======== MATERIAL PROVIDED ========

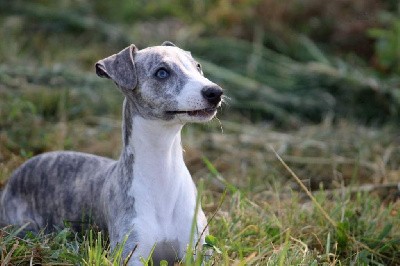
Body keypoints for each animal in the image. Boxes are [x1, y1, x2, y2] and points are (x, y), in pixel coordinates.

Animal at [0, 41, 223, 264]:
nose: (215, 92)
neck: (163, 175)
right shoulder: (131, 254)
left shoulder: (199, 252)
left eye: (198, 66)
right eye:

========
======== MATERIAL PROVIDED ========

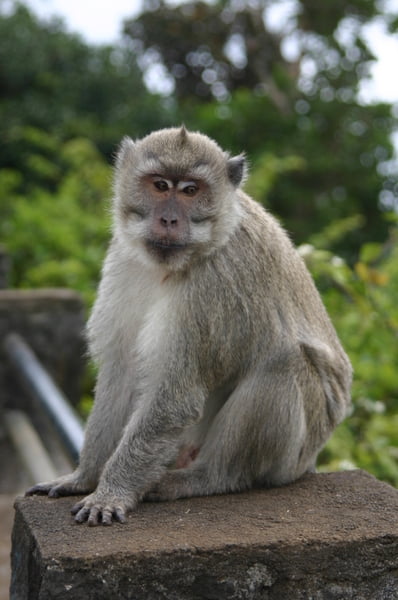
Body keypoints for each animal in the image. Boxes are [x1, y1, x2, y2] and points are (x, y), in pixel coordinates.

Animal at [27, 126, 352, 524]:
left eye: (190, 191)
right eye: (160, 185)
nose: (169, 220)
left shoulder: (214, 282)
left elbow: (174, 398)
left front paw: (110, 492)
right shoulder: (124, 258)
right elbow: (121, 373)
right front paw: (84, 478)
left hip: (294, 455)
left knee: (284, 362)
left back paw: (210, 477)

========

## GOAL OF THE EXERCISE
The range runs from the line above containing "left eye: (190, 191)" to the line containing "left back paw: (210, 477)", inclusive. Restate those lines word for word and no others.

## PROBLEM SOLUTION
left eye: (190, 191)
right eye: (160, 185)
nose: (169, 220)
left shoulder: (214, 282)
left elbow: (174, 398)
left front paw: (110, 492)
right shoulder: (124, 258)
right elbow: (121, 373)
right front paw: (84, 478)
left hip: (294, 455)
left knee: (284, 362)
left back paw: (210, 477)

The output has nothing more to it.